▶ [PASSAGE PROVIDED]
○ ○ ○

Maybe Life is Beautiful - Vince Brackett

Second in series: Escape the Rat Race (the Letter to the Colossians)

Unfortunately, the last two minutes of this talk were lost due to technical difficulties. Sorry for any inconvenience!

MAYBE LIFE IS BEAUTIFUL

There’s a fantastic Italian movie from the late 90s that you might know
It was called, in English, “Life is Beautiful”
It is the story of a Jewish librarian and his son, who become victims of the Holocaust, and how this father heart-warmingly and even hilariously protects his son from the dangers of their Concentration Camp
In the worst human circumstances imaginable, the question is posed, can life be beautiful?
If you haven’t seen it, I couldn’t recommend it more… it lives up to its name because it is maybe the most beautiful, moving celebration of life I’ve ever seen
Roberto Benigni is the man who wrote, directed, and starred in the film
And he became legendary for his response to winning the Oscar for foreign language film
I have the clip from that Academy Awards here… and I want to watch it

(WATCH CLIP)

There is something about Roberto that is impossible not to like, impossible not to learn from
“Thank you to my parents for the most amazing gift of... poverty”…
He is silly but he is also sincere… he is saying something really deep
Later, he wins best actor as well and starts with “this is a terrible mistake, because I use up all my english"
He’s charming and self-deprecating, in the best way
And did you catch how he flatters the 65-year-old Sophia Loren?
“I don’t want the Oscar, I want you! I want to be rocked by the waves of your beauty”
Hilarious
Most of all, I am drawn to his joy and gratitude… and all the more when I have in mind the story of “Life is Beautiful”...
This is a man who delved into the depths of human suffering - Nazi Concentration Camps during WWII - in order to tell a story
And the result of that is not a cynical person telling a cynical story
But a man bursting with joy telling a story called “Life is Beautiful”

○ ○ ○

▶ [DATA BLOCK]

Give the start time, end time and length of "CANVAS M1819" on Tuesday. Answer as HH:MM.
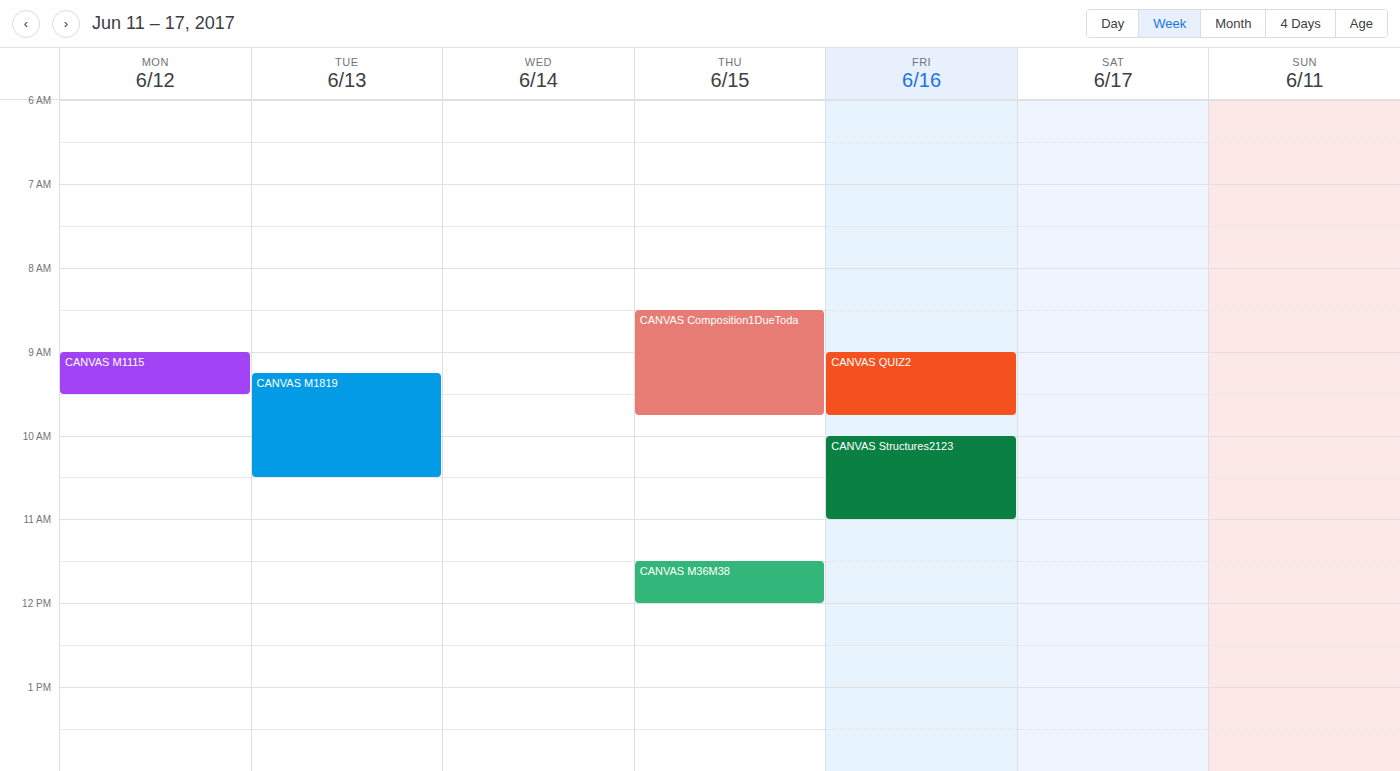
09:15 to 10:30, 1 hour 15 minutes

○ ○ ○

▶ [TO DO] Pick up the talk on "Life is Beautiful" after its last line and carry it forward. The data has nothing to do with the talk on "Life is Beautiful."

▶ [WRITTEN ANSWER]
I love this guy
And I almost love the late 90s Hollywood faces that the camera cuts to, showing their simultaneous discomfort with and admiration of Roberto
Even though he ends up winning some of the biggest awards of that night, it’s clear he doesn’t fit the Hollywood star mold
His experience of the Oscars is more like the humble sound engineer who has worked on movies all their life, is no where close to being rich (because it’s not like they’re on camera), and winning recognition for “best sound editing” at the Oscars is like the highlight of their life

Well I bring up Roberto and his movie Life is Beautiful and his response to winning at the Oscars because I see in him as a picture of part of an antidote to what we began talking about last week:

The rat race experience of life…
Or other images that grab the same feeling:
the hamster wheel experience of life
the conveyer belt experience of life
lemmings
It can be hard to resist, hard to escape
Our work lives are demand after demand, deadline after deadline, long day after long day… but we’ve got to work to pay those bills
In the age of Facebook/Twitter/Instagram/SnapChat, our social lives so easily fall into comparison games, measuring ourselves and our lives against others and their lives (or what we perceive of their lives… which always seems more put together than ours)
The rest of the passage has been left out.